Instructions:
- An actor’s productivity is defined as the number of movies he/she has played.
- Write a query to return the
category_id, actor_id and number of movies
by the most productive actor in that category. - For example: John Doe filmed the most action movies, your query will return John as the result for action movie category.

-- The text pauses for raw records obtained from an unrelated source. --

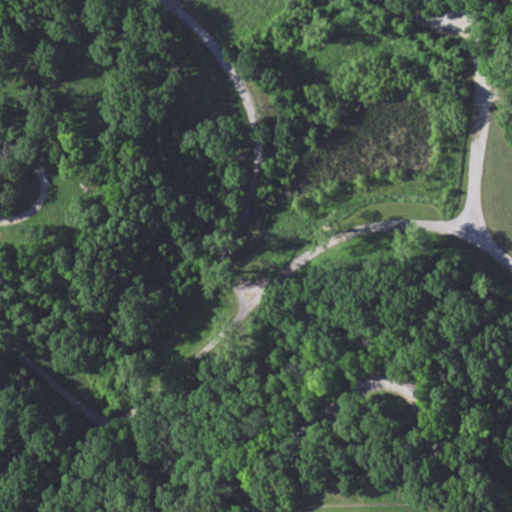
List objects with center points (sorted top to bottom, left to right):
road: (475, 47)
road: (499, 97)
road: (478, 166)
road: (48, 187)
park: (255, 255)
road: (469, 255)
road: (232, 292)
road: (258, 298)
road: (319, 338)
road: (127, 418)
road: (23, 456)
road: (105, 468)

- Do this for every movie category.
Table 1: actor
col_name | col_type -------------+-------------------------- actor_id | integer first_name | text last_name | text
Table 2: film_actor
Films and their casts
col_name | col_type -------------+-------------------------- actor_id | smallint film_id | smallint
Table 3: film_category
A film can only belong to one category
col_name | col_type -------------+-------------------------- film_id | smallint category_id | smallint
Sample results
category_id | actor_id | num_movies -------------+----------+------------ 1 | 50 | 6 2 | 150 | 6 3 | 17 | 7 4 | 86 | 6 5 | 196 | 6 6 | 48 | 6 7 | 7 | 7
Expected results
Solution postgres
WITH actor_movies AS (
SELECT
FC.category_id,
FA.actor_id,
COUNT(DISTINCT F.film_id) num_movies
FROM film_actor FA
INNER JOIN film F
ON F.film_id = FA.film_id
INNER JOIN film_category FC
ON FC.film_id = F.film_id
GROUP BY FC.category_id, FA.actor_id
)
SELECT category_id, actor_id, num_movies
FROM (
SELECT
category_id,
actor_id,
num_movies,
ROW_NUMBER()OVER(PARTITION BY category_id ORDER BY num_movies DESC) AS productivity_idx
FROM actor_movies
) X
WHERE productivity_idx = 1;
Explanation
This query retrieves the most productive actors for each film category based on the number of movies they have appeared in. It does this by first creating a CTE (Common Table Expression) called `actor_movies` that combines data from three tables: `film_actor`, `film`, and `film_category`. It selects the category ID, actor ID, and the count of distinct film IDs for each actor and category combination, and groups the results by category and actor.
Then, the main query selects the category ID, actor ID, and number of movies from the `actor_movies` CTE, and adds a calculated column called `productivity_idx`. This column is generated using the `ROW_NUMBER()` function, which assigns a sequential number to each row within a category based on the number of movies the actor has appeared in, in descending order. So, the most productive actor for each category will have a `productivity_idx` of 1.
Finally, the outer query filters the results to only show the rows where `productivity_idx` equals 1, i.e., the most productive actor for each category.